The arch rivals are best known for their annual Fourth of July hot dog eating showdowns on New York's Coney Island. Chestnut has beaten his Japanese competitor the last two years, winning last year in a five-dog eat-off after they tied at 59 frankfurters in 10 minutes.
This time, they went cheek-to-jowl in a stomach-centric contest sponsored by Pizza Hut featuring the P'zone, a pizza weighing one pound (0.45 kilogram) with pepperoni and other ingredients sealed inside a crust. At nearly 12 inches (30.5 centimeters) long, it resembles a calzone.
Jaw strength and stomach capacity were sorely tested in consuming one of the most filling foods on the competitive eating circuit.
A serious-looking Chestnut prepped by opening his mouth wide and loosening his jaw. Kobayashi stretched his lean limbs and whispered with his interpreter.
Then it was time.
Chestnut took an early lead, squeezing a P'zone in his left fist while alternately slugging from a water bottle. Soon, liquid splashed all over Chestnut's white jersey and dripped from his mouth.
Kobayashi took a tidier approach.
He roared back to take the lead for good on his second P'zone, tearing off bites of the golden crust, then folding it over and sipping carefully from a series of white paper cups that he refilled with water.
"The crust was very chewy so my technique was to try to drink as much water as possible to soften up the crust in my mouth," Kobayashi said through his translator.
No dunking was allowed, and containers of marinara sauce accompanying each P'zone were tossed aside by both chowhounds.
A small crowd gathered near the elevated food fest cheered the men on, with Chestnut's highway patrolman brother yelling inches (centimeters) from his face to eat faster.
Chestnut couldn't keep up with his 31-year-old rival from Tokyo.
At the six-minute mark, Kobayashi raised his arms in triumph and lifted his red jersey to show off a set of washboard abs.
"It was tough.
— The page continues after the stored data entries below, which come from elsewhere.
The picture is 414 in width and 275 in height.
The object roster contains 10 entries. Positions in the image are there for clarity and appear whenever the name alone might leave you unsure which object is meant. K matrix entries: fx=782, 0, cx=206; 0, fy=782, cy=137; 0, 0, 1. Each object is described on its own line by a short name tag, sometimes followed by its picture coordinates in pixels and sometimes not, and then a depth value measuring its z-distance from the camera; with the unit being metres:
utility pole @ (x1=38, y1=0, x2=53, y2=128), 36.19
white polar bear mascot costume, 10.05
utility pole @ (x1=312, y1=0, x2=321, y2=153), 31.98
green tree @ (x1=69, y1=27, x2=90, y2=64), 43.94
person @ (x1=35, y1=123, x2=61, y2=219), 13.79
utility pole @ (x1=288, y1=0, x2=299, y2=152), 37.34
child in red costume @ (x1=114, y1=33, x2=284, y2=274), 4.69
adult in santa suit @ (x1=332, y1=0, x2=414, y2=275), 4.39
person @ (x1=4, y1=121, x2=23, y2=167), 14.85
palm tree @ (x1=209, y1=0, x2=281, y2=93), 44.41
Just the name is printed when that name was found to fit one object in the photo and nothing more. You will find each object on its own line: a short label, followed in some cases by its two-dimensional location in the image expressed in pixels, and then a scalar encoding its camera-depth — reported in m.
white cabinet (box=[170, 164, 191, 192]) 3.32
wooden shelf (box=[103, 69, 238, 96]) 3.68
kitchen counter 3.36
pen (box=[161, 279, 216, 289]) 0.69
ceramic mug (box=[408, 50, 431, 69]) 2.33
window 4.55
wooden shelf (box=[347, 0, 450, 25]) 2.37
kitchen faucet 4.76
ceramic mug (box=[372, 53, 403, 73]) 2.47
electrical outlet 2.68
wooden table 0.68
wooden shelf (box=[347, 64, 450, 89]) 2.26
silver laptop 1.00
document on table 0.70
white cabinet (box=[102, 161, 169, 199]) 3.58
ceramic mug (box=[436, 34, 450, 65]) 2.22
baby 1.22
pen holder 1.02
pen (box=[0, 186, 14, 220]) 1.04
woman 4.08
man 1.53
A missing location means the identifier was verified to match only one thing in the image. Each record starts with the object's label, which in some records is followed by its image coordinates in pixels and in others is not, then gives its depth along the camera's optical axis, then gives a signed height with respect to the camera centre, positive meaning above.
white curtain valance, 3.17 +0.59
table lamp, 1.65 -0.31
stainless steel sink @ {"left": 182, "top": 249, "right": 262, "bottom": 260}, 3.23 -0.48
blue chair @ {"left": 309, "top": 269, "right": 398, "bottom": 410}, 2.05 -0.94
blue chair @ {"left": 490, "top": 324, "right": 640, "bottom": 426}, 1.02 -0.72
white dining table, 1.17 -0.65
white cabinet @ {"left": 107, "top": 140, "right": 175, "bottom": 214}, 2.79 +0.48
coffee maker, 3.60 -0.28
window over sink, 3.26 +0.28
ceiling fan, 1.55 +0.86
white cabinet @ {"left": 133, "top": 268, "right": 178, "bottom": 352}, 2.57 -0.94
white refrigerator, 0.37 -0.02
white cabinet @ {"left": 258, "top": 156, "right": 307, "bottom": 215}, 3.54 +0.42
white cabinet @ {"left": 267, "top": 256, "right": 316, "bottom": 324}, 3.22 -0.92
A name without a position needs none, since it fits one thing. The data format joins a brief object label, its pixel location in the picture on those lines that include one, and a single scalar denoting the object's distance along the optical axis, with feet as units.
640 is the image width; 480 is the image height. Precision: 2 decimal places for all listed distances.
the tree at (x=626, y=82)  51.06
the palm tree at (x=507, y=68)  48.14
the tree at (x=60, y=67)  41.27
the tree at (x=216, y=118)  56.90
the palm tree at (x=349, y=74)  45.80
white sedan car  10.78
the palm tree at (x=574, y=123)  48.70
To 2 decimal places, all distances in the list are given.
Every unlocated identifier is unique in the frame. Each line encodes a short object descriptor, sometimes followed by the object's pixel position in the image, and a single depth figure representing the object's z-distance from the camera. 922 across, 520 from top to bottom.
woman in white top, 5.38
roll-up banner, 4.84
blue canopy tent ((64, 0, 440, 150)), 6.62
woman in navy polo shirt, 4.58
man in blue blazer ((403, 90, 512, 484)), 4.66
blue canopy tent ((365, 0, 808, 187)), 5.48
Kobayashi came to win," Chestnut said. "I was raised on pizza so it was natural for me to eat it, but I was a little slow to get going and he came out fast."
The thought of a Japanese outeating an American in a pizza contest wasn't lost on Kobayashi, who is recovering from TMJ, a painful jaw disorder.
"I love pizza," he said. "When I come to America, pizza is my happiness. I look forward to eating it."
Chestnut said he wasn't used to eating pizza that quickly.
"It's doughy," he said. "It takes a lot of chewing. He got off to a really good technique early on, his rhythm was drinking water and swallowing. I changed mine a couple times and never got in the right rhythm."
Kobayashi ended a three-event losing streak to Chestnut, a 25-year-old whose weekday job is in construction management.
"I wanted to prove that I'm champion," Kobayashi said. "A champion will stand up to any battle."
He said he would go for another Fourth of July hot dog championship and then probably retire. Chestnut will be ready and waiting on Coney Island.
"I'll see him in five weeks and I'm going to push him really hard there," he vowed.
Portions of the pizza event will air on the Spike TV "Guys' Choice" show on June 21.